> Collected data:

***

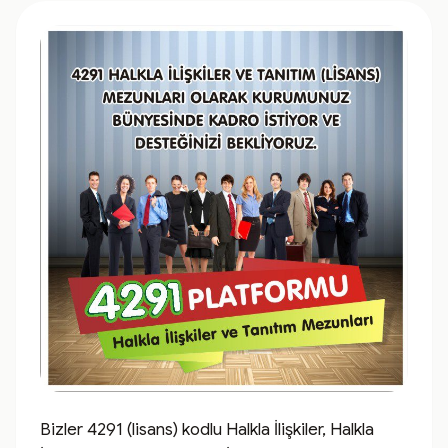
Bizler 4291 (lisans) kodlu Halkla İlişkiler, Halkla 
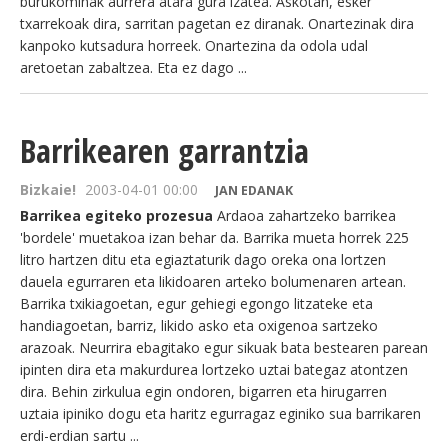
burukominak aurrera atara gura izatea. Askotan, esker
txarrekoak dira, sarritan pagetan ez diranak. Onartezinak dira
kanpoko kutsadura horreek. Onartezina da odola udal
aretoetan zabaltzea. Eta ez dago ...
Barrikearen garrantzia
Bizkaie!
2003-04-01 00:00
JAN EDANAK
Barrikea egiteko prozesua
Ardaoa zahartzeko barrikea
'bordele' muetakoa izan behar da. Barrika mueta horrek 225
litro hartzen ditu eta egiaztaturik dago oreka ona lortzen
dauela egurraren eta likidoaren arteko bolumenaren artean.
Barrika txikiagoetan, egur gehiegi egongo litzateke eta
handiagoetan, barriz, likido asko eta oxigenoa sartzeko
arazoak. Neurrira ebagitako egur sikuak bata bestearen parean
ipinten dira eta makurdurea lortzeko uztai bategaz atontzen
dira. Behin zirkulua egin ondoren, bigarren eta hirugarren
uztaia ipiniko dogu eta haritz egurragaz eginiko sua barrikaren
erdi-erdian sartu ...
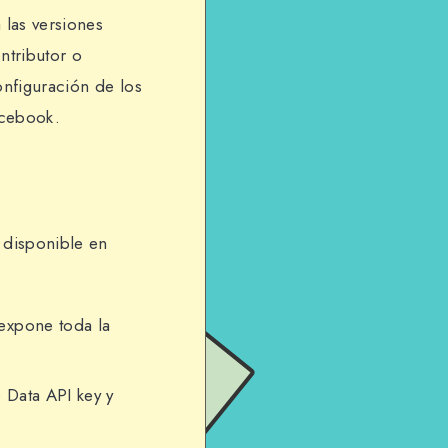
a las versiones
ntributor o
onfiguración de los
acebook.
e disponible en
 expone toda la
 Data API key y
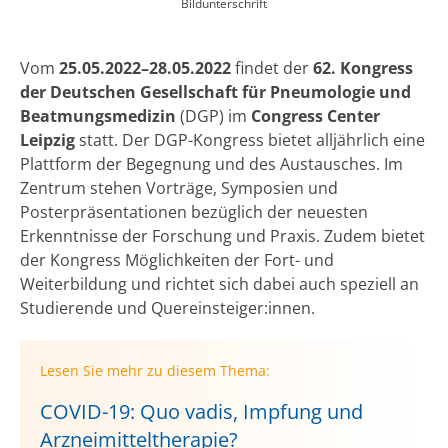
Bildunterschrift
Vom
25.05.2022–28.05.2022
findet der
62. Kongress
der Deutschen Gesellschaft für Pneumologie und
Beatmungsmedizin
(DGP) im
Congress Center
Leipzig
statt. Der DGP-Kongress bietet alljährlich eine
Plattform der Begegnung und des Austausches. Im
Zentrum stehen Vorträge, Symposien und
Posterpräsentationen bezüglich der neuesten
Erkenntnisse der Forschung und Praxis. Zudem bietet
der Kongress Möglichkeiten der Fort- und
Weiterbildung und richtet sich dabei auch speziell an
Studierende und Quereinsteiger:innen.
Lesen Sie mehr zu diesem Thema:
COVID-19: Quo vadis, Impfung und
Arzneimitteltherapie?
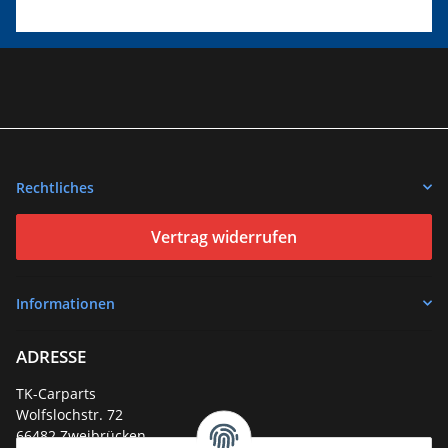
Rechtliches
Vertrag widerrufen
Informationen
ADRESSE
TK-Carparts
Wolfslochstr. 72
66482 Zweibrücken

***

> YOUR INSTRUCTIONS:
Can you express the part of the material that opens with the line containing "burukominak aurrera atara" and closes with the line containing "Barrika txikiagoetan, egur" as a JSON list of strings, one string per line and no blank lines? Include both of those lines and nothing outside that span.

> RESPONSE TO THIS TASK:
[
  "burukominak aurrera atara gura izatea. Askotan, esker",
  "txarrekoak dira, sarritan pagetan ez diranak. Onartezinak dira",
  "kanpoko kutsadura horreek. Onartezina da odola udal",
  "aretoetan zabaltzea. Eta ez dago ...",
  "Barrikearen garrantzia",
  "Bizkaie!",
  "2003-04-01 00:00",
  "JAN EDANAK",
  "Barrikea egiteko prozesua",
  "Ardaoa zahartzeko barrikea",
  "'bordele' muetakoa izan behar da. Barrika mueta horrek 225",
  "litro hartzen ditu eta egiaztaturik dago oreka ona lortzen",
  "dauela egurraren eta likidoaren arteko bolumenaren artean.",
  "Barrika txikiagoetan, egur gehiegi egongo litzateke eta"
]